**Task brief**
The entries below hold a line with "29: (1086, 525)" and a line with "165: (1054, 529)". Return those lines and all that lie between them, exactly and only.

───── Dataset records

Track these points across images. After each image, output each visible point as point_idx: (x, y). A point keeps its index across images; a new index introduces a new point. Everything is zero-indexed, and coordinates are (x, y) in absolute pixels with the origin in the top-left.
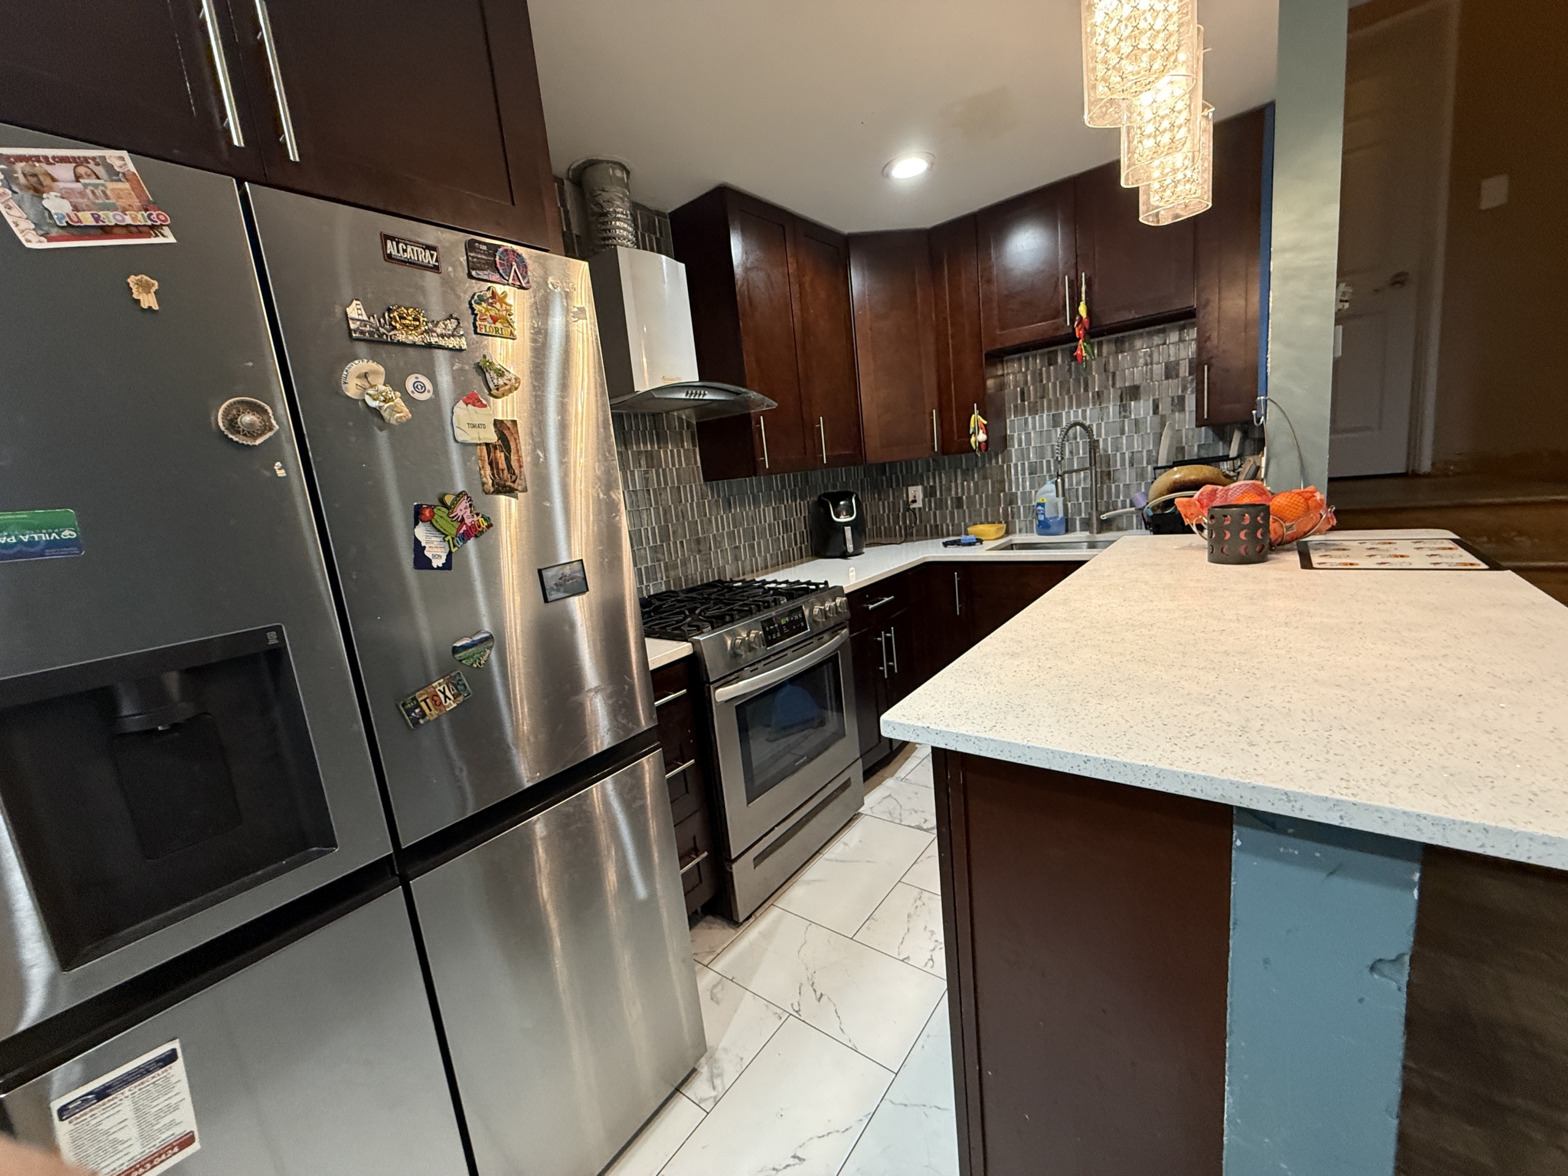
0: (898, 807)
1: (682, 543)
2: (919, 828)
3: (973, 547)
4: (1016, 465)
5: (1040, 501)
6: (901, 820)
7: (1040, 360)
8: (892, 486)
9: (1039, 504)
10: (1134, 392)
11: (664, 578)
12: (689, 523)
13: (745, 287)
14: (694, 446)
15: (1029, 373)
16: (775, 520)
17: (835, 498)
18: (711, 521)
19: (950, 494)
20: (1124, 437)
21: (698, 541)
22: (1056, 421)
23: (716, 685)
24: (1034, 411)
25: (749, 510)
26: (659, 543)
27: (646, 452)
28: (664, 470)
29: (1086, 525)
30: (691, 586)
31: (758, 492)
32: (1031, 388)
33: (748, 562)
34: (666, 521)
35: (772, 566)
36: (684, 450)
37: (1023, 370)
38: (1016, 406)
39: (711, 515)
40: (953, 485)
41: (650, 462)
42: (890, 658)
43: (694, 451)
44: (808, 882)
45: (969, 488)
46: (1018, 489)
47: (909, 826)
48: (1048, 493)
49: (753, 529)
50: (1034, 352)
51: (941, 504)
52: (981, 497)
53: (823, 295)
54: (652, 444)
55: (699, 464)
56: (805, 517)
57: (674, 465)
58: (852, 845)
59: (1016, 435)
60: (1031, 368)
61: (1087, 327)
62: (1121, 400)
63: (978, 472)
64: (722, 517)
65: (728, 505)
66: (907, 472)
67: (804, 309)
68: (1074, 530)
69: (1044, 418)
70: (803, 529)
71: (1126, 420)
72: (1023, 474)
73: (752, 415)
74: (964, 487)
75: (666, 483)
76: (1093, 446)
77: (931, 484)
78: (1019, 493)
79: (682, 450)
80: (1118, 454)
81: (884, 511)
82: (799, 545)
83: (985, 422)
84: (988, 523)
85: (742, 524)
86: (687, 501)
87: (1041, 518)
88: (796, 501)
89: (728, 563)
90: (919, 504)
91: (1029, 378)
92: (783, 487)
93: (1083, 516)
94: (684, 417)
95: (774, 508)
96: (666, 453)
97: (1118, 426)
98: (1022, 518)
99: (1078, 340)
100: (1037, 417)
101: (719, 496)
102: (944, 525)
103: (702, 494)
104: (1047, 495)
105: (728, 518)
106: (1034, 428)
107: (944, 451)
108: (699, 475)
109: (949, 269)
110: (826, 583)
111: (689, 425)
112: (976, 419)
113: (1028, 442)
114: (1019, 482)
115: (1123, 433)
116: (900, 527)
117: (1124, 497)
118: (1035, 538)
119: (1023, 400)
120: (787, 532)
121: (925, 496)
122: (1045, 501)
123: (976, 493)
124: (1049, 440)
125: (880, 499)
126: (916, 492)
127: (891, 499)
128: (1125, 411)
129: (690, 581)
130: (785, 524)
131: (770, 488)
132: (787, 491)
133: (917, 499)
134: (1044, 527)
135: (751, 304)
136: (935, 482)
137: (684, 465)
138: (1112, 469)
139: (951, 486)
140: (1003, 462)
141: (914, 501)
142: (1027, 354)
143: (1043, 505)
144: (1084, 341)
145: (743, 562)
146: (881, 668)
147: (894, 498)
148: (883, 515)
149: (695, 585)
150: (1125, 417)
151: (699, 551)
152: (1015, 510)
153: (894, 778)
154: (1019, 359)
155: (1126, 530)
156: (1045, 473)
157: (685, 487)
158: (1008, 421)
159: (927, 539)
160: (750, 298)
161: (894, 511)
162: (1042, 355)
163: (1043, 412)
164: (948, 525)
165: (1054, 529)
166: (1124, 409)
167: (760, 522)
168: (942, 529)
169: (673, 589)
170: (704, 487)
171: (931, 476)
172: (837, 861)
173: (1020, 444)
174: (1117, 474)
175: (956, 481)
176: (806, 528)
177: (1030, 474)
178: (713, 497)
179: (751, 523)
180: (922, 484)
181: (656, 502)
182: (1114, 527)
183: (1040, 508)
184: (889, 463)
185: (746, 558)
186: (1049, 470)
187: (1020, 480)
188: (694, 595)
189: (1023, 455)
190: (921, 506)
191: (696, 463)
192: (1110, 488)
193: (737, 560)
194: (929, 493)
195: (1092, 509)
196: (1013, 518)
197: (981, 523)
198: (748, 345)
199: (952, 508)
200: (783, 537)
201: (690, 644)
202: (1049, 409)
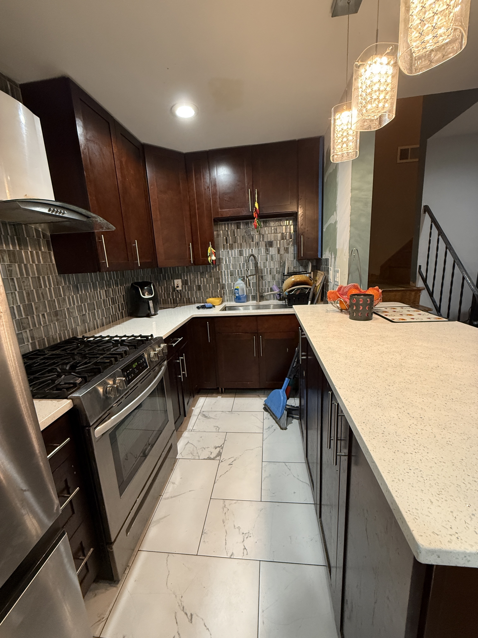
0: (195, 448)
1: (43, 315)
2: (209, 459)
3: (211, 309)
4: (224, 271)
5: (236, 287)
6: (199, 457)
7: (234, 226)
8: (166, 279)
9: (236, 289)
10: (270, 244)
11: (30, 341)
12: (49, 301)
13: (86, 151)
14: (49, 249)
15: (229, 231)
16: (106, 297)
17: (143, 285)
18: (64, 299)
19: (195, 284)
20: (267, 262)
21: (56, 314)
22: (241, 253)
23: (95, 426)
24: (232, 247)
25: (91, 291)
26: (24, 316)
27: (9, 251)
28: (25, 265)
29: (254, 298)
30: (52, 344)
31: (96, 281)
32: (230, 238)
33: (92, 323)
34: (29, 300)
35: (107, 324)
36: (42, 252)
37: (227, 229)
38: (224, 245)
39: (65, 295)
40: (196, 279)
41: (12, 258)
42: (183, 370)
43: (50, 253)
44: (158, 521)
45: (204, 281)
46: (225, 282)
47: (204, 459)
48: (240, 284)
49: (93, 303)
50: (231, 222)
51: (191, 289)
52: (209, 286)
53: (132, 172)
54: (14, 245)
55: (54, 262)
56: (123, 295)
57: (33, 262)
58: (177, 483)
59: (224, 258)
60: (230, 229)
61: (258, 213)
62: (266, 247)
63: (208, 273)
64: (73, 297)
65: (76, 288)
66: (173, 273)
67: (123, 176)
68: (249, 301)
69: (236, 251)
70: (123, 302)
71: (268, 255)
72: (228, 275)
73: (96, 233)
74: (201, 281)
75: (28, 274)
76: (256, 265)
77: (186, 279)
78: (226, 284)
79: (40, 252)
80: (265, 269)
81: (162, 291)
82: (121, 311)
83: (215, 251)
84: (213, 297)
85: (86, 300)
86: (46, 286)
87: (237, 295)
88: (118, 286)
89: (78, 325)
90: (180, 288)
91: (229, 233)
92: (111, 278)
93: (253, 294)
94: (40, 230)
95: (106, 291)
96: (26, 253)
97: (265, 257)
98: (228, 295)
99: (254, 218)
100: (233, 251)
101: (70, 283)
102: (193, 298)
103: (57, 283)
104: (239, 285)
105: (77, 297)
106: (232, 255)
107: (195, 263)
108: (54, 270)
109: (195, 175)
110: (152, 336)
111: (44, 235)
112: (210, 249)
113: (230, 262)
114: (226, 280)
115: (267, 260)
116: (171, 299)
117: (268, 286)
118: (233, 304)
119: (227, 243)
120: (114, 304)
121: (183, 284)
122: (239, 288)
123: (207, 283)
124: (238, 261)
125: (159, 285)
126: (178, 282)
127: (166, 285)
128: (268, 251)
129: (51, 340)
130: (112, 299)
131: (102, 279)
132: (112, 281)
133: (179, 285)
134: (238, 299)
135: (91, 163)
136: (187, 278)
137: (42, 263)
138: (263, 275)
139: (195, 280)
140: (219, 270)
141: (178, 287)
142: (228, 222)
143: (238, 289)
144: (257, 219)
145: (88, 324)
146: (180, 376)
147: (167, 285)
148: (162, 293)
149: (56, 343)
150: (268, 254)
151: (57, 320)
152: (225, 291)
153: (187, 430)
154: (225, 224)
155: (269, 300)
156: (237, 276)
157: (44, 278)
158: (220, 251)
159: (184, 305)
160: (90, 159)
161: (167, 291)
162: (234, 224)
163: (235, 249)
164: (194, 298)
165: (243, 300)
166: (267, 250)
167: (98, 299)
168: (192, 299)
169: (38, 348)
170: (58, 278)
171: (185, 275)
172: (172, 497)
173: (226, 262)
174: (265, 277)
175: (198, 278)
176: (124, 301)
177: (231, 276)
178: (65, 284)
179: (92, 299)
180: (181, 278)
181: (20, 288)
182: (265, 299)
183: (236, 291)
184: (164, 268)
185: (90, 320)
186: (238, 274)
187: (227, 278)
188: (57, 352)
189: (227, 267)
190: (181, 289)
191: (51, 261)
192: (262, 282)
193: (84, 323)
194: (185, 283)
195: (257, 291)
196: (224, 295)
197: (210, 297)
198: (90, 189)
199: (196, 290)
200: (112, 307)
201: (70, 401)
202: (238, 248)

──────────

**Result of the exercise**
29: (1086, 525)
30: (691, 586)
31: (758, 492)
32: (1031, 388)
33: (748, 562)
34: (666, 521)
35: (772, 566)
36: (684, 450)
37: (1023, 370)
38: (1016, 406)
39: (711, 515)
40: (953, 485)
41: (650, 462)
42: (890, 658)
43: (694, 451)
44: (808, 882)
45: (969, 488)
46: (1018, 489)
47: (909, 826)
48: (1048, 493)
49: (753, 529)
50: (1034, 352)
51: (941, 504)
52: (981, 497)
53: (823, 295)
54: (652, 444)
55: (699, 464)
56: (805, 517)
57: (674, 465)
58: (852, 845)
59: (1016, 435)
60: (1031, 368)
61: (1087, 327)
62: (1121, 400)
63: (978, 472)
64: (722, 517)
65: (728, 505)
66: (907, 472)
67: (804, 309)
68: (1074, 530)
69: (1044, 418)
70: (803, 529)
71: (1126, 420)
72: (1023, 474)
73: (752, 415)
74: (964, 487)
75: (666, 483)
76: (1093, 446)
77: (931, 484)
78: (1019, 493)
79: (682, 450)
80: (1118, 454)
81: (884, 511)
82: (799, 545)
83: (985, 422)
84: (988, 523)
85: (742, 524)
86: (687, 501)
87: (1041, 518)
88: (796, 501)
89: (728, 563)
90: (919, 504)
91: (1029, 378)
92: (783, 487)
93: (1083, 516)
94: (684, 417)
95: (774, 508)
96: (666, 453)
97: (1118, 426)
98: (1022, 518)
99: (1078, 340)
100: (1037, 417)
101: (719, 496)
102: (944, 525)
103: (702, 494)
104: (1047, 495)
105: (728, 518)
106: (1034, 428)
107: (944, 451)
108: (699, 475)
109: (949, 269)
110: (826, 583)
111: (689, 425)
112: (976, 419)
113: (1028, 442)
114: (1019, 482)
115: (1123, 433)
116: (900, 527)
117: (1124, 497)
118: (1035, 538)
119: (1023, 400)
120: (787, 532)
121: (925, 496)
122: (1045, 501)
123: (976, 493)
124: (1049, 440)
125: (880, 499)
126: (916, 492)
127: (891, 499)
128: (1125, 411)
129: (690, 581)
130: (785, 524)
131: (770, 488)
132: (787, 491)
133: (917, 499)
134: (1044, 527)
135: (751, 304)
136: (935, 482)
137: (684, 465)
138: (1112, 469)
139: (951, 486)
140: (1003, 462)
141: (914, 501)
142: (1027, 354)
143: (1043, 505)
144: (1084, 341)
145: (743, 562)
146: (881, 668)
147: (894, 498)
148: (883, 515)
149: (695, 585)
150: (1125, 417)
151: (699, 551)
152: (1015, 510)
153: (894, 778)
154: (1019, 359)
155: (1126, 530)
156: (1045, 473)
157: (685, 487)
158: (1008, 421)
159: (927, 539)
160: (750, 298)
161: (894, 511)
162: (1042, 355)
163: (1043, 412)
164: (948, 525)
165: (1054, 529)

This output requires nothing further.